::: Source extract

What is ACORN thinking?
If you've turned on the TV or the radio or the internet in the last two weeks, you've seen the huge shit-storm over the release of undercover video by self-described conservative activists who dressed as a pimp and a prostitute, visited various ACORN offices, and got hilarious footage of ACORN employees condoning and encouraging prostitution, sexual enslavement of immigrant children, and various forms of fraud. The death-knell of ACORN's hopes that this could be dismissed as a right-wing frame-up sounded when Jon Stewart came along and kicked them in the nuts.
Now, incredibly, ACORN and two of its employees — specifically, two employees that ACORN fired for the videotaped misconduct — are suing the undercover mock-pimp-and-ho team of James O'Keefe and Hannah Giles, as well as Breitbart.com III, the media juggernaut devoted to relentless coverage of Andrew Breitbart and whatever annoys him on any particular day. The complaint is here, originally courtesy of Politico.
In the complaint, filed in Baltimore City Circuit Court by Andrew Freedman of Baltimore's Brown Goldstein Levy, ACORN and the two people it has just fired claim that O'Keefe and Giles, by conducting one particular undercover recording in Baltimore, violated Maryland's wiretapping law, Maryland's Courts and Judicial Proceedings Code 10-402(a) and 10-410. Those statutes make it illegal, in broad terms, to record or intercept private conversations without consent. Maryland is a two-party state. The Plaintiffs also claim that Breitbart violated the law by broadcasting the videos on its web sites. ACORN and its former employees demand statutory damages, damages for emotional distress, damages for harm to reputation, and damages for the employees losing their jobs.
I really have to ask how carefully Andrew Freeman has thought this through. Here are but a few quick-and-dirty thoughts about the problems with the lawsuit:
1. Food Lion Precludes Damages For Harm to Reputation: It's highly doubtful that ACORN or its former employees can recover any damages directly or indirectly related to harm to reputation or emotional distress. That argument is probably foreclosed by Food Lion v. ABC, in which the Fourth Circuit overturned significant parts of a judgment against undercover reporters who posed as Food Lion employees and recorded a report on the alleged sale of expired meat. The Fourth Circuit overturned parts of the judgment mostly on state law grounds — it found that Food Lion could not connect the conduct to actual non-reputational damages. Crucially, the court made it clear that Food Lion — which did not sue for defamation, but sought damages for harm to its reputation — could not use state law claims as a ruse to avoid First Amendment restrictions on defamation claims. Specifically, the Court said that the Supreme Court's decision in Hustler v. Falwell prevented Food Lion from making an "end run" against the elevated standard of proof in defamation cases established in such authorities as New York v. Sullivan: "Hustler confirms that when a public figure plaintiff uses a law to seek damages resulting from speech covered by the First Amendment, the plaintiff must satisfy the proof standard of New York Times." The Fourth Circuit also specifically rejected the claim that Food Lion could evade this standard because the videotaping was wrongful under state law.

::::::
::: Records shown

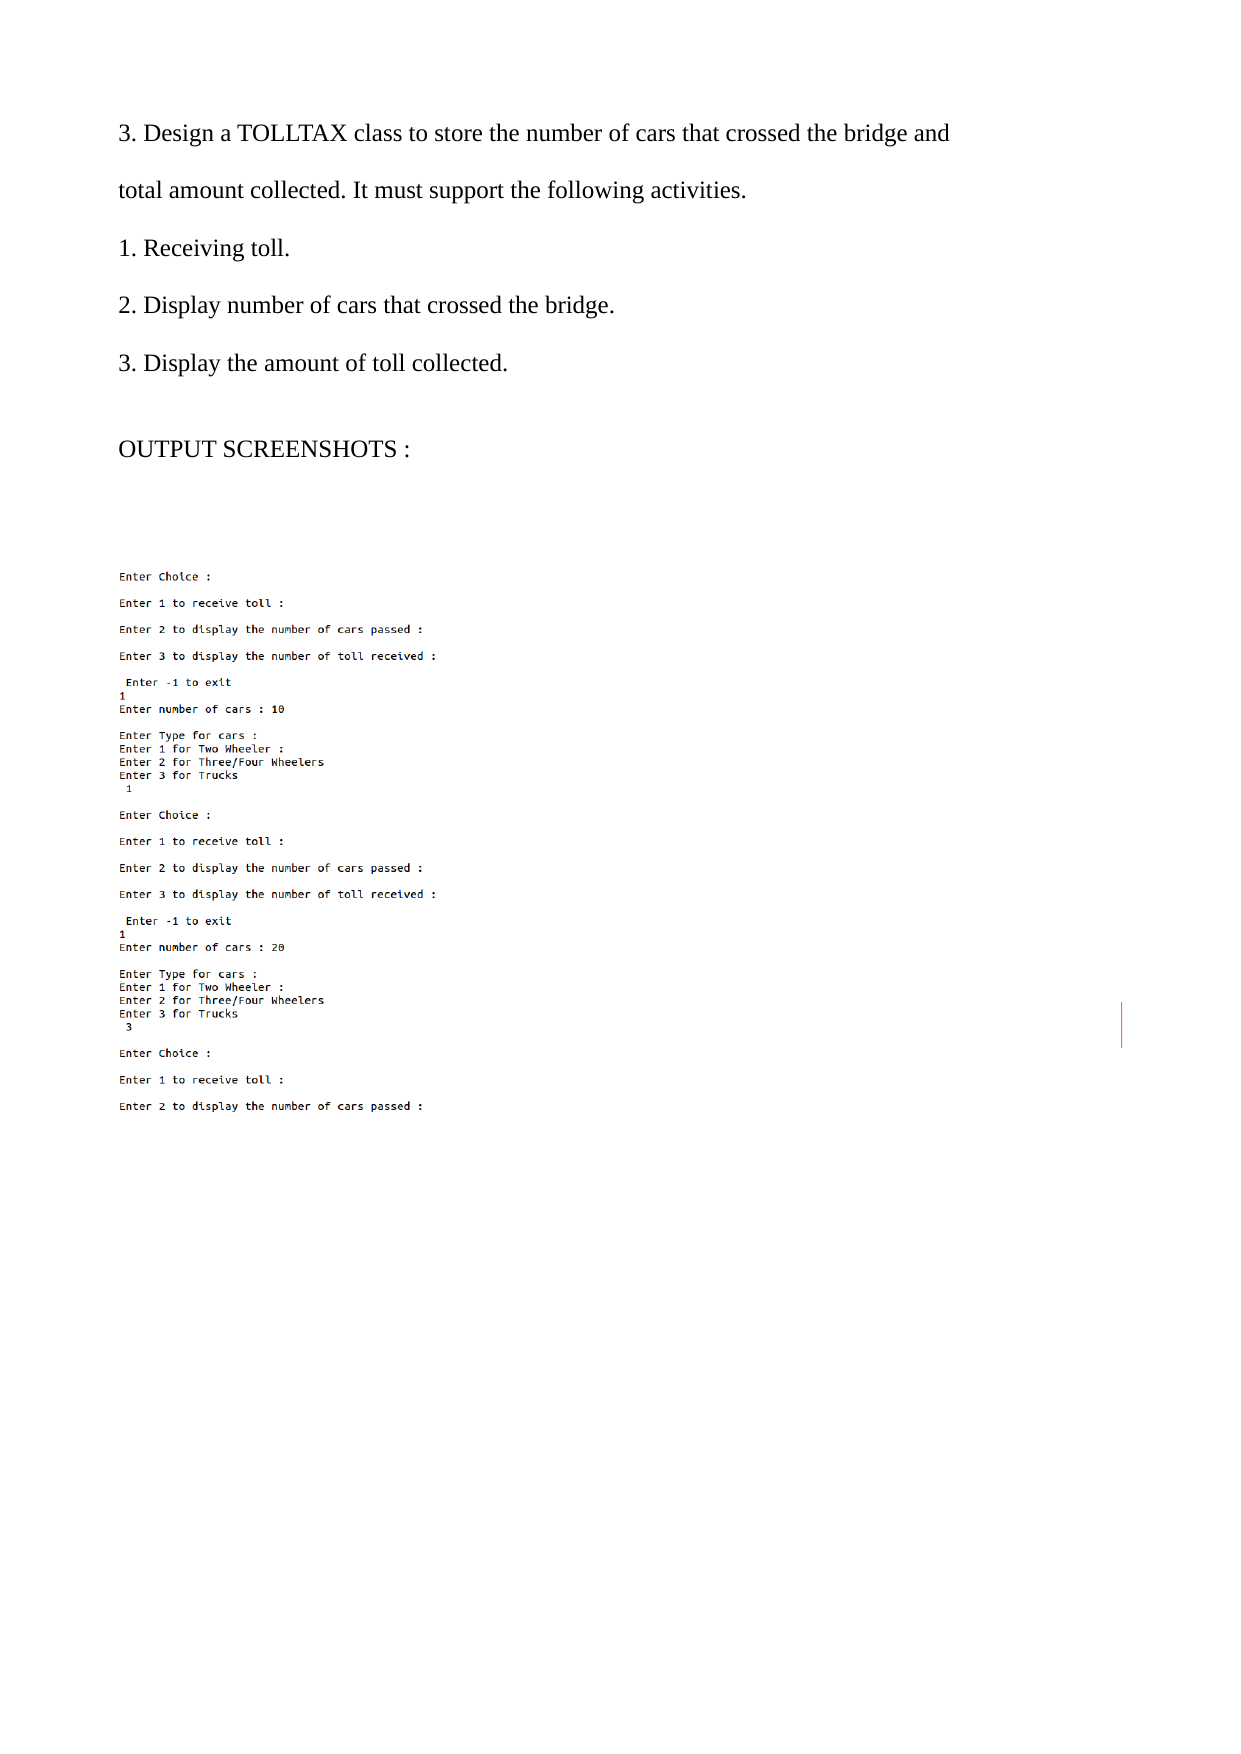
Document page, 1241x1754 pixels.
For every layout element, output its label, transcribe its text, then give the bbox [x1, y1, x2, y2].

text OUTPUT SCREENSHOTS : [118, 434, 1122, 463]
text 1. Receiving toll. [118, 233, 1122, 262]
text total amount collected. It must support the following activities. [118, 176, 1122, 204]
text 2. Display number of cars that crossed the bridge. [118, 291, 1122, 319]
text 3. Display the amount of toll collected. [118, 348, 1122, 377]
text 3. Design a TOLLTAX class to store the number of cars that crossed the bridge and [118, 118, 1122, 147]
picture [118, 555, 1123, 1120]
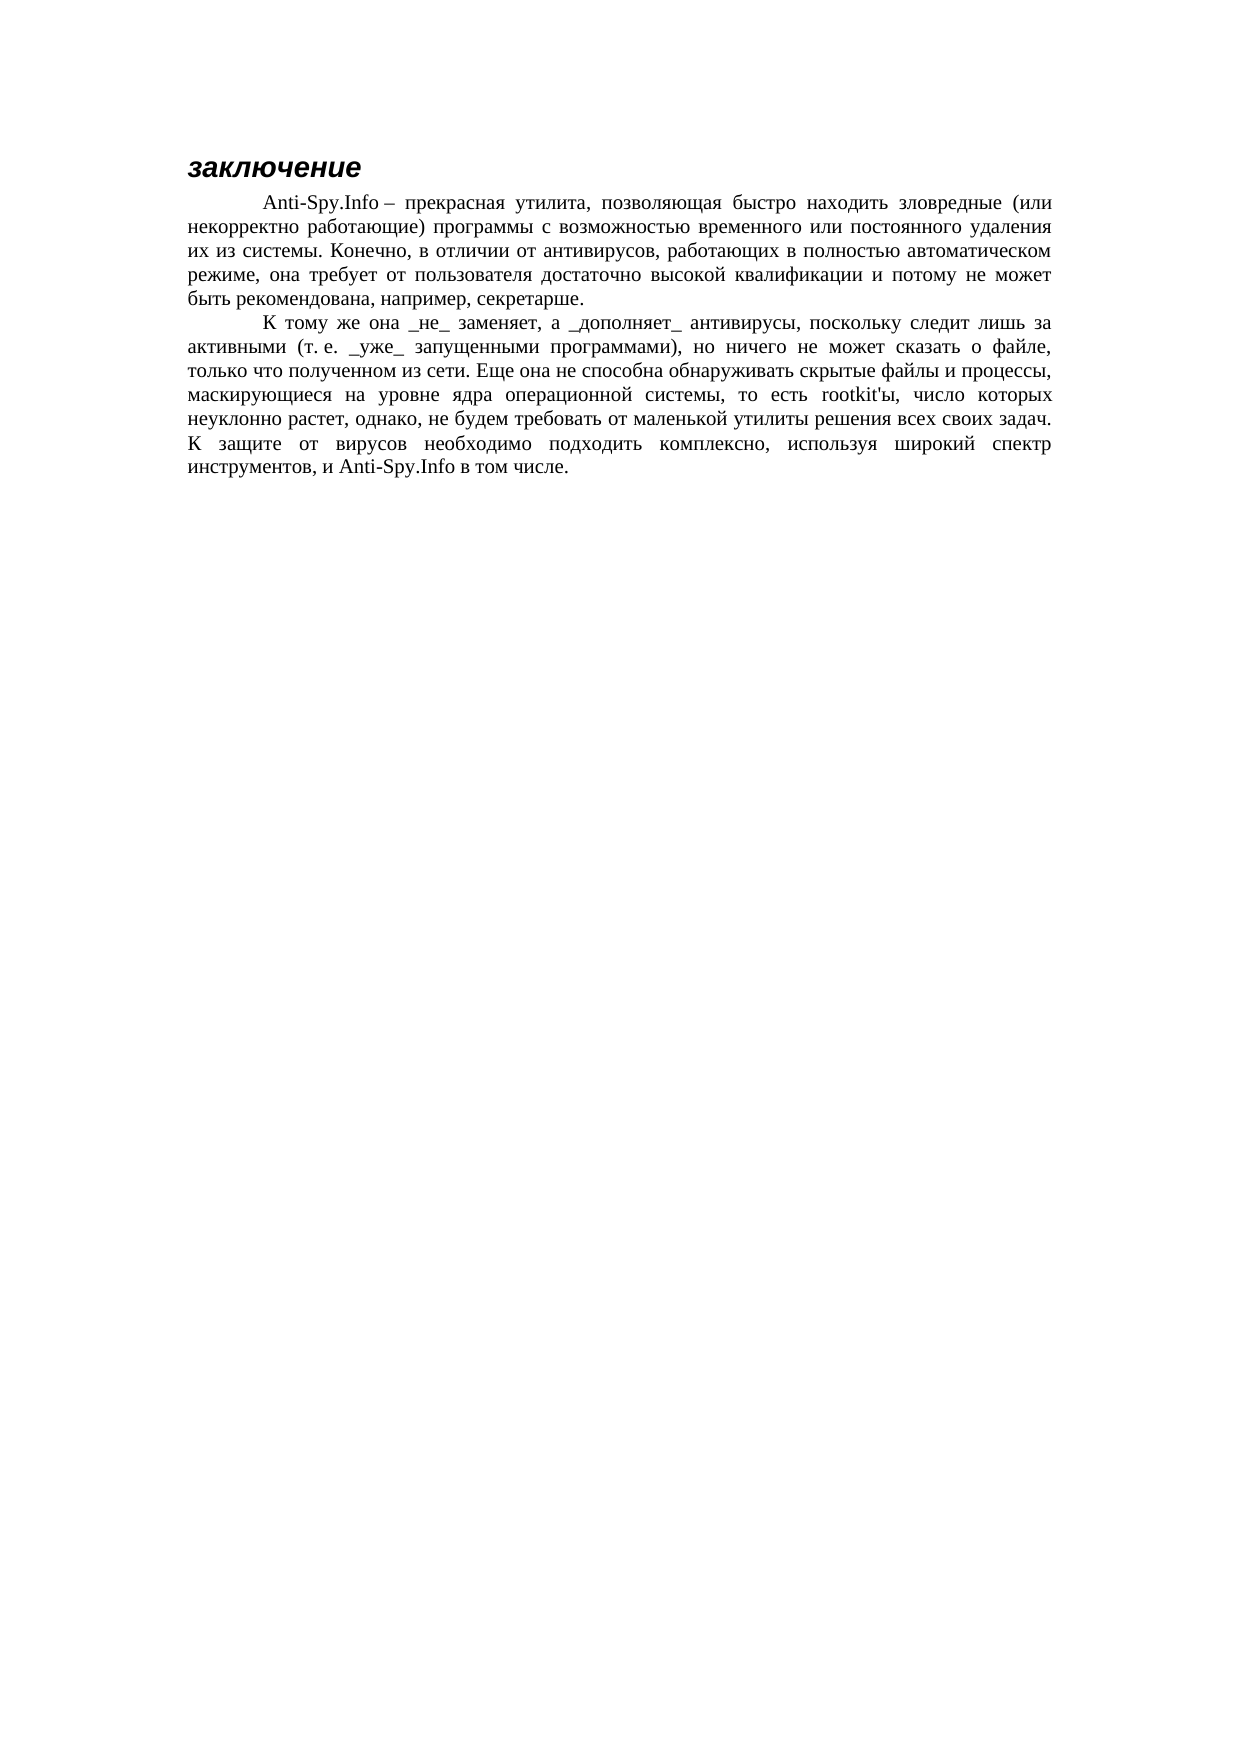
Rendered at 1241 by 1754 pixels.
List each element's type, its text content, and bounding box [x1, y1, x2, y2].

::::::

== Given exercise A ==
In the post on the ACORN lawsuit, in which court was the complaint filed?
== Given exercise B ==
Please continue the post on the ACORN lawsuit, starting after its last sentence.

== Answer A ==
Baltimore City Circuit Court

== Answer B ==
Now, the two individual ex-employees of ACORN aren't public figures, so they wouldn't have to satisfy the New York Times standard for public figures. Nevertheless, with respect to reputational harm, truth is an absolute defense to claims of defamation by both public and private figures (with possible argued-about exceptions not relevant here). The ACORN employees would have to establish that the videotapes were faked, or what was said about them was untrue. This seems unlikely.
Finally, Food Lion noted that it did not reach the alternative ground upon which the trial court had relied for denying reputational damages to Food Lion — the issue of proximate cause. The trial court in Food Lion found that the proximate cause of Food Lion's torpedoed reputation was its sale of tainted meat, not ABC's revelation thereof. The same argument could well apply to ACORN and its employees — their own conduct, not its revelation, proximately causes people to think they are crooks.
Absent reputational and emotional damages, it is likely that the statutory damages will be trivial, and punitive damages will be limited by current Supreme Court precedent to a low multiple of those trivial damages. That's Andrew Breitbart's monthly cab fare.
2. Whether the Conversations Were Private Within the Meaning of the Maryland Statutes Is Open to Question: With respect to live recording (as opposed to wiretapping phone conversations), the statute only prohibits recording private conversations. That's in the definition section of the statute: "Oral communication" means any conversation or words spoken to or by any person in private conversation.
The statute doesn't define what a "private conversation" is. However, there is some authority on the subject. I haven't yet done a full Westlaw search for Maryland law, but I note that this Maryland Attorney General opinion (at pages 231-232) asserts that Maryland follows the federal definition, under which a "private conversation" is one in which at least one party has a subjectively or objectively reasonable expectation that the conversation would remain private. Circumstances suggesting that other people might overhear — other people within earshot, voices raised loud enough for others to hear, etc. — defeat that expectation of privacy. So — if the recorded conversations took place in circumstances where other people in the ACORN office could overhear them, it is possible that the conversations were not "private" within the meaning of the statute. (ACORN might counter that the only people who could hear were other ACORN employees).
There are other more aggressive cases out there — federal ones, at least — suggesting that a conversation is not "private" if there is no objectively and subjectively reasonable expectation that all parties will keep the contents confidential. I haven't yet seen any indication that Maryland would go that far.
But suffice it to say that the defendants can contest the applicability of the statute.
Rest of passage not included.